* Page text
•••
I’ve decided to jump into the fray. Despite admiring its values, I think the school made the wrong choice. I’d like to share my three reasons why and hear your argument for or against celebrating Mother’s and Father’s Day in schools in the comments.
Crafting with intention
One of the most common arguments in support of the school canceling Father’s and Mother’s Day crafts has been, “Good! Students shouldn’t spend school time on holiday crafts. These kids should be learning how to read and write!” I understand people outside of education feeling this way, but was surprised by the number of teachers with that opinion. Crafts are popular in elementary school not because all teachers are naturally obsessed with glitter and the millions of creative uses for paper plates. They’re popular because they do teach useful skills. Following directions, hand-eye coordination, manual dexterity, written expression, and exploring creativity are just a few of the important skills children learn through crafts. At the primary level, these are precisely the skills students need to be practicing.
Teachers don’t just teach subjects, we teach values
As any teacher knows, we don’t just teach reading, math, and writing in elementary school. We teach that it is important to show respect and to appreciate others. We teach gratitude and why it is important to thank those that help us. These skills are integral to helping children mature and become responsible adults. When we spend time talking about the people in our lives who love us, we’re teaching kids to be the type of grownups we strive to be.
•••
* Stated exercise
Summarize the passage on Mother's and Father's Day crafts in schools in two sentences. The records that follow are separate material, distinct from this passage.
•••
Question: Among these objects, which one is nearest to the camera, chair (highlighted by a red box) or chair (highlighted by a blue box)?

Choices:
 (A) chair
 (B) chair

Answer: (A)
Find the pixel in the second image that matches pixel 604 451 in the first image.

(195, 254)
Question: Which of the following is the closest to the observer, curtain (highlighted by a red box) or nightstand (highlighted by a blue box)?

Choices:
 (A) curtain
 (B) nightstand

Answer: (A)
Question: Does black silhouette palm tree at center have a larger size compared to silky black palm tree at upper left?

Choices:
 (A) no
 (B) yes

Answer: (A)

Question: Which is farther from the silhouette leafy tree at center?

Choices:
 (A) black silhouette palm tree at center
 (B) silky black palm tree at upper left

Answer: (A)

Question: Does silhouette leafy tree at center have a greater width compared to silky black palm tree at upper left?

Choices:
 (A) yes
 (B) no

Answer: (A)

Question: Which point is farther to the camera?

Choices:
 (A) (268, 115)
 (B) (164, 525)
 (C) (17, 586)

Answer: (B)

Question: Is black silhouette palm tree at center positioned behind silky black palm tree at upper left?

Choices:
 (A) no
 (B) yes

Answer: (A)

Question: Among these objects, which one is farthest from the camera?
•••
* Response to the exercise
The author believes a school was wrong to cancel Mother's and Father's Day crafts, arguing that crafts teach primary students useful skills such as following directions, hand-eye coordination, manual dexterity, written expression, and creativity. The author also holds that teachers teach values like respect, appreciation, and gratitude, and that talking about the people who love them helps children mature into responsible adults.